Linguist Christopher Ehret proposes that between 1000 and 700 BC, the Southern Nilotic speaking communities, who kept domestic stock and possibly cultivated sorghum and finger millet,
lived next to an Eastern Cushitic speaking community with whom they had significant cultural interaction. The general location of this point of cultural exchange being somewhere near the common border between South Sudan, Uganda, Kenya, and Ethiopia.

He suggests that the cultural exchange perceived in borrowed loan words, adoption of the practice of circumcision and the cyclical system of age-set organisation dates to this period.

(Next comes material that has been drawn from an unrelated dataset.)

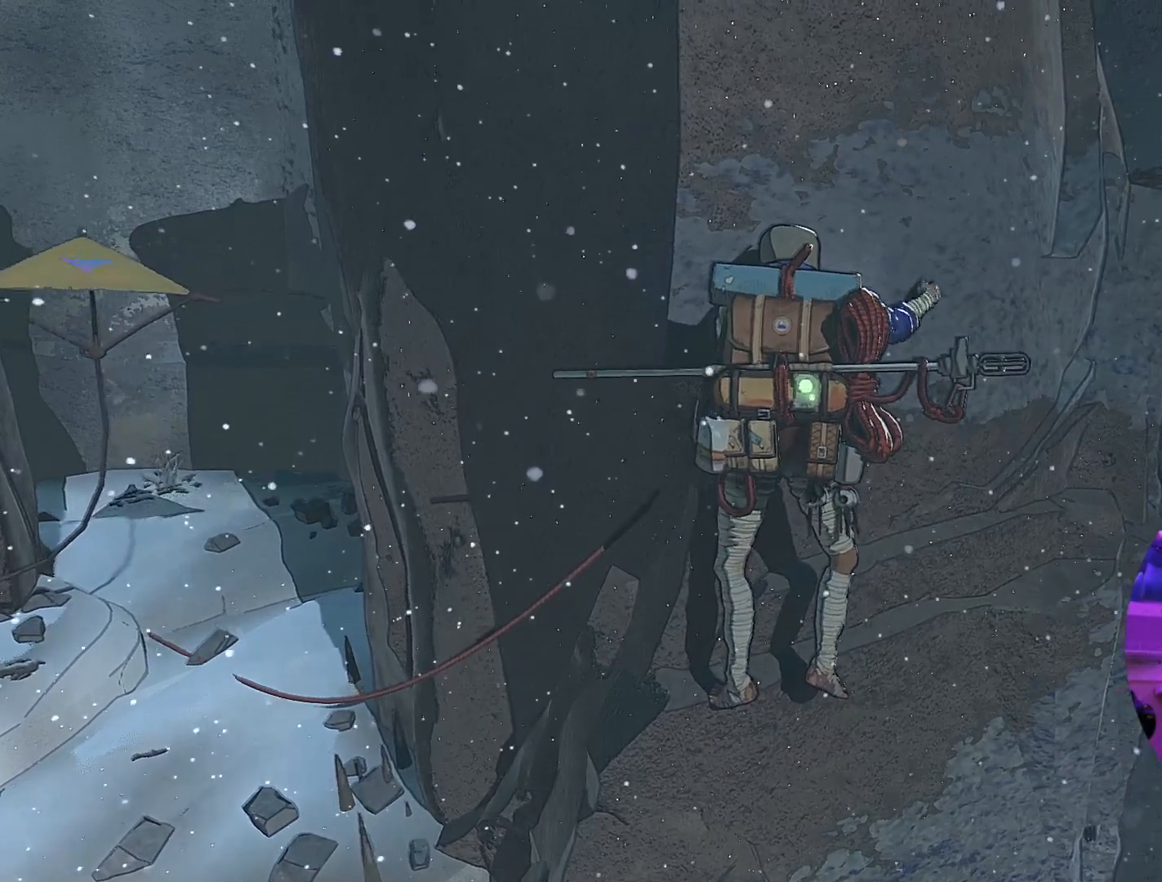
{"buttons": [], "left_stick": "up-left", "right_stick": "center", "events": [[17, "left_stick", "down"], [183, "left_stick", "center"], [450, "left_stick", "up-left"]]}
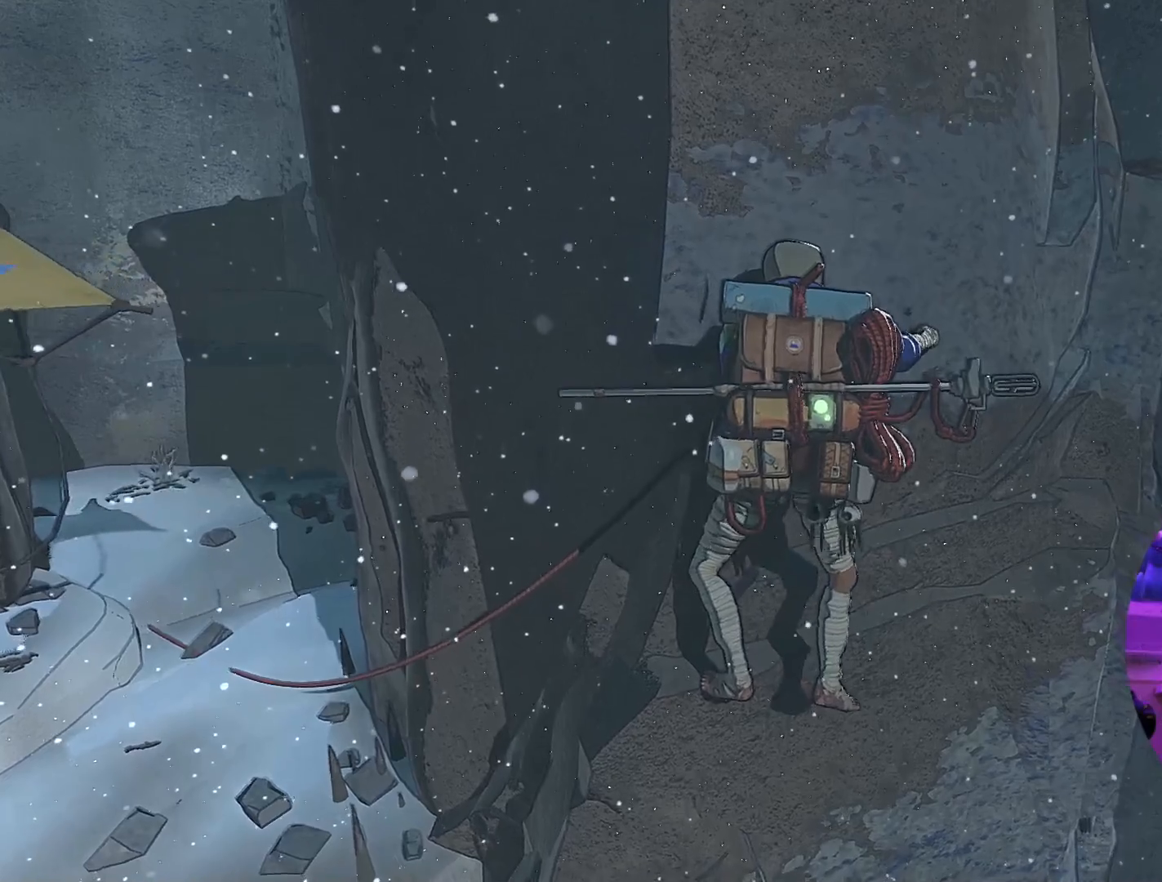
{"buttons": ["R1"], "left_stick": "center", "right_stick": "center", "events": [[50, "left_stick", "center"], [367, "R1", "down"]]}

Linguist Christopher Ehret suggests that around the fifth and sixth centuries BC, the speakers of the Southern Nilotic languages split into two major divisions - the proto-Kalenjin and the proto-Datooga. The former took shape among those residing to the north of the Mau range while the latter took shape among sections that moved into the Mara and Loita plains south of the western highlands.

==Recent History==
There are at least ten Datooga sub tribes:
- Bajuta
- Gisamjanga (Kisamajeng, Gisamjang)
- Barabayiiga (Barabaig, Barabayga, Barabaik, Barbaig)
- Asimjeeg (Tsimajeega, Isimijeega)
- Rootigaanga (Rotigenga, Rotigeenga)
- Buraadiiga (Buradiga, Bureadiga)
- Bianjiida (Biyanjiida, Utatu)
- Damarga
- Darorarega
- Gidang'odiga
The dialects of the Datooga language are often divergent enough to make comprehension difficult, though Barabayiiga and Gisamjanga are very close. The Datooga have interacted with neighboring ethnic groups since at least the 19th century, and the Datooga leader Ng'utamida is widely known throughout region.